Forty years after Cathy Come Home brought the plight of homeless people to our TV screens, filmmaker Dominic Savage is tackling the topic in Born Equal – and finds the themes as alive today as they were then.
What has Dominic Savage got to do with housing and regeneration? On the face of it, precious little. Savage is a filmmaker, known for using improvisational techniques, and looks the unconventional part in his tropical shirt and letterbox spectacles.
Yet Savage produces dramas that go to the heart of some of the toughest issues facing our society: the lives of young offenders, in the 2002 television drama Out of Control, and racial tensions in this year’s much-lauded big-screen debut, Love + Hate.
Now the Bafta award-winning writer/director is turning his attention to homelessness, with a television drama called Born Equal. Due to be screened on BBC television, Born Equal charts the life of a young homeless mother, played by Anne-Marie Duff, who, while staying in a London bed and breakfast hostel, encounters a wealthy volunteer outreach worker, played by Colin Firth.
The choice of homelessness as subject matter is timely. Next month marks the 40th anniversary of the screening of another television drama about homelessness, Cathy Come Home. For those not old enough to remember, Cathy Come Home’s depiction of an average family’s descent into homelessness caused a furore when it was first screened, coinciding with the formation of homelessness pressure group Shelter.
Savage downplays the potential for Born Equal to have a similar impact, saying: “It is through the drama of people’s lives that we can understand what’s going on. I don’t think films like this can change things, they can just illuminate.” But he adds: “The themes of Cathy Come Home are as true today as they were then – the idea of having something and then losing it all. That is one of the things I felt most strongly about.”
The main character of Born Equal is a young mother who loses it all when she leaves an abusive marriage. To form the story for the drama, Savage visited hostels for the homeless around the country, and spoke to organisations such as The Children’s Society and Shelter. He explains: “Basically I was trying to find out what the heart of the homelessness problem is. It seemed to me the basic thing is the shortage of affordable housing, which means that there are more people waiting to be housed and in temporary accommodation. There is a lot of care and provision for people living on the streets, but the people living in temporary hostels are stuck in a limbo existence, which seems the most awful way to live. They are not visible for a start.”
People living in temporary hostels are stuck in a limbo, a most awful way to live. They’re invisible
Savage says that in his researches he encountered many people in his central character’s plight. “There were people who had suddenly found themselves homeless for a reason. I found people living in one room with two or three kids. I found their state of mind was so demoralised that you felt they were quite helpless and hopeless.
“The process by which they would then get on the housing list is all quite muddy. All you knew was that some people were waiting two, three, four years to get a home, and then that home wouldn’t necessarily be in the area they wanted.”

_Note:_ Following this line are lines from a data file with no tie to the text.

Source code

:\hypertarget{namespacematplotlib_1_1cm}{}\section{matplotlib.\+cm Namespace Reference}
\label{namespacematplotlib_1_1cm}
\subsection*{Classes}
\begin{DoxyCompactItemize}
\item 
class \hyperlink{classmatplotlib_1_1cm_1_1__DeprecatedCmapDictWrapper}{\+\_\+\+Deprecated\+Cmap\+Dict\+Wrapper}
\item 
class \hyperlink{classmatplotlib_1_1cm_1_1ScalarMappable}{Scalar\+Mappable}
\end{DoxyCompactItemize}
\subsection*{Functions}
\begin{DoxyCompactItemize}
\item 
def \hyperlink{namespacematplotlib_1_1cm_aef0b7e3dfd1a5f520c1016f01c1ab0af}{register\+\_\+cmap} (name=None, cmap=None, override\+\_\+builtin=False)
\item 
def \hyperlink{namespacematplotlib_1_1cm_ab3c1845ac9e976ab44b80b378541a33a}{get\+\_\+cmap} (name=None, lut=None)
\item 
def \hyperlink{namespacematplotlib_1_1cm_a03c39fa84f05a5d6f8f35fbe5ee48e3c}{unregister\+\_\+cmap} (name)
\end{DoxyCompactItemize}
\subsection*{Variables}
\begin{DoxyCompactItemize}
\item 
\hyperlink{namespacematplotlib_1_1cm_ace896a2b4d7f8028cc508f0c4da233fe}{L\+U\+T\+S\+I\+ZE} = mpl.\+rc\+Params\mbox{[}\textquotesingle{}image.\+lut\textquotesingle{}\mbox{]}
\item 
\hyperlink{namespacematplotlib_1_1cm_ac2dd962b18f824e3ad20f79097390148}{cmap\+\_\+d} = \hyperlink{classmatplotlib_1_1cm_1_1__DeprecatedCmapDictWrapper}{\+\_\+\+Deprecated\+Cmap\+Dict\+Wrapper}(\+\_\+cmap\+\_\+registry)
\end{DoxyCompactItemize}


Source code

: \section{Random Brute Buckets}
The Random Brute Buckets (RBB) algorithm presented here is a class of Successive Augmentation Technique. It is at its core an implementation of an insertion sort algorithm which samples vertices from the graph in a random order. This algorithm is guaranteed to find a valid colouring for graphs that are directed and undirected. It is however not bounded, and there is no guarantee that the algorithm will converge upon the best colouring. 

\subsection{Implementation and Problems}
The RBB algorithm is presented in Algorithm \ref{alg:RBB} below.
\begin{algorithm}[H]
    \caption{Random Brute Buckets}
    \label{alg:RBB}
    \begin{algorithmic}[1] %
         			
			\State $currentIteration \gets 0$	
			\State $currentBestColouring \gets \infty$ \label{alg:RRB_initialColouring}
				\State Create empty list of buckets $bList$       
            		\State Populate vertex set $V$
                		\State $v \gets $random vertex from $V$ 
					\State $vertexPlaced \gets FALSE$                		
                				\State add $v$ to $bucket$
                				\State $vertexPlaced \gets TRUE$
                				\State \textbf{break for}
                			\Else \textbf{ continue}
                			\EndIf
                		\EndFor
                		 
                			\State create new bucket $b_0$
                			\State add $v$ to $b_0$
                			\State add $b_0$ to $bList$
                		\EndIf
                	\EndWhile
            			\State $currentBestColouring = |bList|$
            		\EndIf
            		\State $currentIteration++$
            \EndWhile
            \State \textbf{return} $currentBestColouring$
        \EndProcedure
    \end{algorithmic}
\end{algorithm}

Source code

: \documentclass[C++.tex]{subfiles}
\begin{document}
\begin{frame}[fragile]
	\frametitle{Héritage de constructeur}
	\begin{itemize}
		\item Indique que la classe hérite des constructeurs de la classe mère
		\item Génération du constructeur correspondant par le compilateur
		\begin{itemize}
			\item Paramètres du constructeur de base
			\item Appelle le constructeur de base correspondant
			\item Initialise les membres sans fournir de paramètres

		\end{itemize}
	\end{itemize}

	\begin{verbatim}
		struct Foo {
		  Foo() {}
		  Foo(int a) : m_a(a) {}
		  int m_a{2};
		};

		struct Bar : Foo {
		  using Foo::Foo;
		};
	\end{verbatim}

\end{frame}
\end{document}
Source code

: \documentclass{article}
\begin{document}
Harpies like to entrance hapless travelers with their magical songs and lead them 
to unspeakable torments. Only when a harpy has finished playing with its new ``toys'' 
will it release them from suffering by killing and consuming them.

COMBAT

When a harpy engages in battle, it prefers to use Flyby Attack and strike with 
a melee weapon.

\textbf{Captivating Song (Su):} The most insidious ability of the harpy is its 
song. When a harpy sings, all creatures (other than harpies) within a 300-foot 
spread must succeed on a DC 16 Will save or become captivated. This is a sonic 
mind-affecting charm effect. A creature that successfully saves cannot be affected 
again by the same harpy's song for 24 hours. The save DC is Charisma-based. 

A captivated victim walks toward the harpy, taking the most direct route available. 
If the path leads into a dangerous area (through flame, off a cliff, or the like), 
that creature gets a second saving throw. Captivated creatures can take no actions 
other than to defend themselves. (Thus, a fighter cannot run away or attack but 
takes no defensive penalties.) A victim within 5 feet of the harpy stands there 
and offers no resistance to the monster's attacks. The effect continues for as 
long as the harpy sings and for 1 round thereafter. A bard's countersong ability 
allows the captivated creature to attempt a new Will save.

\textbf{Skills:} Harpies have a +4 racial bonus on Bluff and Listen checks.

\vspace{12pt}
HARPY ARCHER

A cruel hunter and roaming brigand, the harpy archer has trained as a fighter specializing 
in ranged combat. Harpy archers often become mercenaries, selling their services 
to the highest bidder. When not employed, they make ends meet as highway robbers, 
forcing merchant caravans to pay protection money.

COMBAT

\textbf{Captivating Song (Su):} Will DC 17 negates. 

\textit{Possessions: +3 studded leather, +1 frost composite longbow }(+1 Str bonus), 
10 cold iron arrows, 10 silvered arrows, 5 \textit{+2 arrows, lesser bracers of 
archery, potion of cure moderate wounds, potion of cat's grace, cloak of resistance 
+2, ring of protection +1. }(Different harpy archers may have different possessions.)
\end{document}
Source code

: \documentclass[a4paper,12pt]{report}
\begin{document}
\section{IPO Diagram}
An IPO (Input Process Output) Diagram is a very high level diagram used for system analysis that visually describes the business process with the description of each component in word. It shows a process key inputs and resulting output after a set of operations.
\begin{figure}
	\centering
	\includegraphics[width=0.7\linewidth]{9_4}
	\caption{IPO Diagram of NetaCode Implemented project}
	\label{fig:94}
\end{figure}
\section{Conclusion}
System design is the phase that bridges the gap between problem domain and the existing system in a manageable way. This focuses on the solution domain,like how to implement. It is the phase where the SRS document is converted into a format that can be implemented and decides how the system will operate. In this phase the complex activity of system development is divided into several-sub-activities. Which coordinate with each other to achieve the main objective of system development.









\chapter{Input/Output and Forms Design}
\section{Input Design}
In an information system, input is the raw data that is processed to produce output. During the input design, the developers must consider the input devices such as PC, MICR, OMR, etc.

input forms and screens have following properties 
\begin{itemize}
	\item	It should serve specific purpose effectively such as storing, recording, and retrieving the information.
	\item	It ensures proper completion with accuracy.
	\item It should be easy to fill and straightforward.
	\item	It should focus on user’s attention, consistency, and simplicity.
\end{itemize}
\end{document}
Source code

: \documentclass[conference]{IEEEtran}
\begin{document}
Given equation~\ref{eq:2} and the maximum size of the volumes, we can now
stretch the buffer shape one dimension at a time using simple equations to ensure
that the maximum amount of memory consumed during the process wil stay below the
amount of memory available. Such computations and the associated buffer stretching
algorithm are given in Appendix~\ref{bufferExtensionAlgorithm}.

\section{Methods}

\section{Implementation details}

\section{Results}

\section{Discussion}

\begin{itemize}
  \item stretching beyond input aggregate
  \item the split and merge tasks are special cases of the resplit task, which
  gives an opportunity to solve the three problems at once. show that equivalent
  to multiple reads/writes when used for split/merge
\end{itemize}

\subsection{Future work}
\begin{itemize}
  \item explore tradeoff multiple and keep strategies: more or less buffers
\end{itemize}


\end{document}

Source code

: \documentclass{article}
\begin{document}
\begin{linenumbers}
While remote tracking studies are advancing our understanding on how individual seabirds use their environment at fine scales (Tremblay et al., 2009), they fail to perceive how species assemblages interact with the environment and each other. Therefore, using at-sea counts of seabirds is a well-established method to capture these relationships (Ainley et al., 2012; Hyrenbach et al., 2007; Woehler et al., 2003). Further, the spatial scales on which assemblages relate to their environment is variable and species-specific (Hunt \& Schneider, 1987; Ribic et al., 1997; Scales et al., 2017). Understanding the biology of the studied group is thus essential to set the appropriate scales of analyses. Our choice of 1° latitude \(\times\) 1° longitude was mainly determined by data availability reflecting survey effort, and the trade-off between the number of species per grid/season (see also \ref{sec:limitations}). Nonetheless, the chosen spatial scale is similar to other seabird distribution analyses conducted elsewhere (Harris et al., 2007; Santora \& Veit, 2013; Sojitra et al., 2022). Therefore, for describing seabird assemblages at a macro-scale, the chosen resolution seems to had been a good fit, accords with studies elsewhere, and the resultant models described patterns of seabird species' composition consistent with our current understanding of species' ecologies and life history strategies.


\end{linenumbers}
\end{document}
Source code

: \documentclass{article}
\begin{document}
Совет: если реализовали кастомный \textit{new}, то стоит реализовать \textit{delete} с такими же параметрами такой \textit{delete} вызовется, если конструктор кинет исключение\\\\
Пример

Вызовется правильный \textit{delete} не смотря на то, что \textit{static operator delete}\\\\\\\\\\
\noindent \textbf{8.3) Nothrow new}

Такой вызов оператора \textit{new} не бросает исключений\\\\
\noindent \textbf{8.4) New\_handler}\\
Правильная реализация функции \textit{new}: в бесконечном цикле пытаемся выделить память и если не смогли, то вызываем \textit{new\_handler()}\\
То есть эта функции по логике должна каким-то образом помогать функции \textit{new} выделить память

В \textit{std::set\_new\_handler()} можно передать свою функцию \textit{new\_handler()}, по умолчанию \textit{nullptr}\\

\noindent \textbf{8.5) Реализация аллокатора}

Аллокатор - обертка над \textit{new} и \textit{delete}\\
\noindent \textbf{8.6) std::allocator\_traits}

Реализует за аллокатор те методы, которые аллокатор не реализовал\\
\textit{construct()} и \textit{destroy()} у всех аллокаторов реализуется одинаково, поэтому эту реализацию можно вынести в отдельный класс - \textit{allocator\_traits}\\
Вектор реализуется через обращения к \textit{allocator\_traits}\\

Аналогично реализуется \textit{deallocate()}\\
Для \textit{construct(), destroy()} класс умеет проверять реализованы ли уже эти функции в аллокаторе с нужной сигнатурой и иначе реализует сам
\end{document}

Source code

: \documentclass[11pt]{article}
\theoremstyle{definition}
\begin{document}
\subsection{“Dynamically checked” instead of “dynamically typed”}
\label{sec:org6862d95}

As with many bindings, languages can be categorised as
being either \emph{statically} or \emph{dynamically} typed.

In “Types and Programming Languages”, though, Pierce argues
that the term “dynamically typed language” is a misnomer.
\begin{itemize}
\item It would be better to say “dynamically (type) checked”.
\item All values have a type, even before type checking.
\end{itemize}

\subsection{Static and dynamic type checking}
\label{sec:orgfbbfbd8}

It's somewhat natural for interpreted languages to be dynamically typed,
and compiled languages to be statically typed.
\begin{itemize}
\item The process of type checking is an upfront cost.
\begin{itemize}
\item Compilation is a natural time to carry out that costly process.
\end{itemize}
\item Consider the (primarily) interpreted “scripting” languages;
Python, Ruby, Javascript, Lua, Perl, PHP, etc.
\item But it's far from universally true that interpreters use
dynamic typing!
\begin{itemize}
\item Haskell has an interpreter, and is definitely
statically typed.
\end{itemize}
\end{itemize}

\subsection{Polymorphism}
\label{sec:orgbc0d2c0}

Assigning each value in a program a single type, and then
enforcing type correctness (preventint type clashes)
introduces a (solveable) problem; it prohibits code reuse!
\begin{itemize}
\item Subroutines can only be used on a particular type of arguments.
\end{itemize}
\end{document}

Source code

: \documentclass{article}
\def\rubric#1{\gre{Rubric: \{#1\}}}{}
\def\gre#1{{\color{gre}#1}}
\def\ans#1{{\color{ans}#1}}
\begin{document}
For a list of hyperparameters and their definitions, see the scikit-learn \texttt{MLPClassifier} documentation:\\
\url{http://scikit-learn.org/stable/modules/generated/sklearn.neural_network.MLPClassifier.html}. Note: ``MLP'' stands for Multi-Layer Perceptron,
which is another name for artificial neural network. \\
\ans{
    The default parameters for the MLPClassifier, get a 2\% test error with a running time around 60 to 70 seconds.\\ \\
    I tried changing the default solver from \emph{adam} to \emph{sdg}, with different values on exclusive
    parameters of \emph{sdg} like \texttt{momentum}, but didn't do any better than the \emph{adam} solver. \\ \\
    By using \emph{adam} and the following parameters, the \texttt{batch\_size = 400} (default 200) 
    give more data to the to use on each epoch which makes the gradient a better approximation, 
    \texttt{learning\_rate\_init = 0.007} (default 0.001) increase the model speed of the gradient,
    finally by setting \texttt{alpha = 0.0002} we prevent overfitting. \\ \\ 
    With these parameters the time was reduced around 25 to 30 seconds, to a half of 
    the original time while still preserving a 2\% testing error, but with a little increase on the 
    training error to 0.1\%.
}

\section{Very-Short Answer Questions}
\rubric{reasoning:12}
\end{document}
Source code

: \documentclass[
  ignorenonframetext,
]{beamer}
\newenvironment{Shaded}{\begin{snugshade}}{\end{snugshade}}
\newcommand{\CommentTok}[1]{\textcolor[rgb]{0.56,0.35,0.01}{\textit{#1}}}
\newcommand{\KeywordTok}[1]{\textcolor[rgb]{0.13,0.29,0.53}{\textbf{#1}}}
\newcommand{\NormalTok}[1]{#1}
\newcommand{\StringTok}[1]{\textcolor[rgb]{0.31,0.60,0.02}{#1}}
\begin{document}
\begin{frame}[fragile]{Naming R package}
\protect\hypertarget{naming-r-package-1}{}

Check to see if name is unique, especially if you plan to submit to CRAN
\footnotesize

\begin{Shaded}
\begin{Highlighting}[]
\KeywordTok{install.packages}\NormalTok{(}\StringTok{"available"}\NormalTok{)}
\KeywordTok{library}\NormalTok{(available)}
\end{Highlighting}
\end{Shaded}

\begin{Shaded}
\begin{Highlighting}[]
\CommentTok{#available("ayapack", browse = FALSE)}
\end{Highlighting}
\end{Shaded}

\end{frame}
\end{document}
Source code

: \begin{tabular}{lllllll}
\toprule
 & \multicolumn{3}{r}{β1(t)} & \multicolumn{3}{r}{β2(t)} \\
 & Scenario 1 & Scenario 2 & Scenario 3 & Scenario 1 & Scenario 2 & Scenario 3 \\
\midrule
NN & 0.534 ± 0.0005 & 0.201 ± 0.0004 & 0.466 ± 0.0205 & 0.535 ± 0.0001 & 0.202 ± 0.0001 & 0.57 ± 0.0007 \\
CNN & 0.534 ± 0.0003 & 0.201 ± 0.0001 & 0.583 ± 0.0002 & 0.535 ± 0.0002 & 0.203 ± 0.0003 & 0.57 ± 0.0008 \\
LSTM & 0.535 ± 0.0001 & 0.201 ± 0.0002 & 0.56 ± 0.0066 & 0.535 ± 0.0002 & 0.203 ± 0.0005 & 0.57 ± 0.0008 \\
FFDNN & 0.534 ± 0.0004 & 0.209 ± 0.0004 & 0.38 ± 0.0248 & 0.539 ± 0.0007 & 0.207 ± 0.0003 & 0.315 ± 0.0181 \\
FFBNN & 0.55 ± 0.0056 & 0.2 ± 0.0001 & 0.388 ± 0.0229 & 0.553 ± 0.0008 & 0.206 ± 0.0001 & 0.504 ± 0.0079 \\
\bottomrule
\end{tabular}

Like many of Savage’s dramas, Born Equal focuses on the lives of people who find themselves outside the system. That focus comes from his Margate childhood, says Savage: “I have had this sense of being slightly outside of me all my life. So I feel the plight of people who feel that way. And I have a curiosity. I am not interested in lives that are ticking along.”
Savage, the son of a seaside organist, saw his home town as a fractured community. He says: “It didn’t have a real sense of community because it was based on people visiting, so there were two sides – the liveliness and sunshine of the summer and the depression and nothing
of the winter. It was a contrasting place. In my research for Born Equal I spoke to an asylum seeker who, when he first came to the country, had been sent to a hotel in Margate. It is one of those ironies of life that people end up in seaside hotels, which are meant as places for people to have fun in with the views of the sea and the beach.”
Savage made his escape from Margate by becoming first a child actor and then a documentary filmmaker before turning to drama. One of his early documentaries after graduating from film school in 1990 was The Outsiders, a chronicle of the life of a down and out housed in one of Eastbourne’s hotels. That film was to spark Savage’s interest in returning to the subject of homelessness.
Homelessness might provide good stories for a drama, but the filmmaker says he truly empathises with his subjects, and finds cause for optimism in their lives. “I got inspirational stories from this. This is part of the piece – inspiration comes from other people. It is the idea that your life is about other people who can help you through relationships – that intact families can help you make it through,” he says.
So is he arguing, quite simply, that a support system provided by the state or other agency, no matter how good it is, is ultimately no substitute for families and relationships? Savage says emphatically: “It really isn’t. Whatever the help is – and there is good help around – that is not what happiness is about. For the film Out of Control I went and looked at prisons. Prisons themselves can be quite good buildings, but it was the lives of those kids... A hostel is not necessarily a terrible place – it is about the lives within.”
Source
RegenerateLive
Postscript
Born Equal is scheduled to be screened on BBC1 on Sunday 17 December.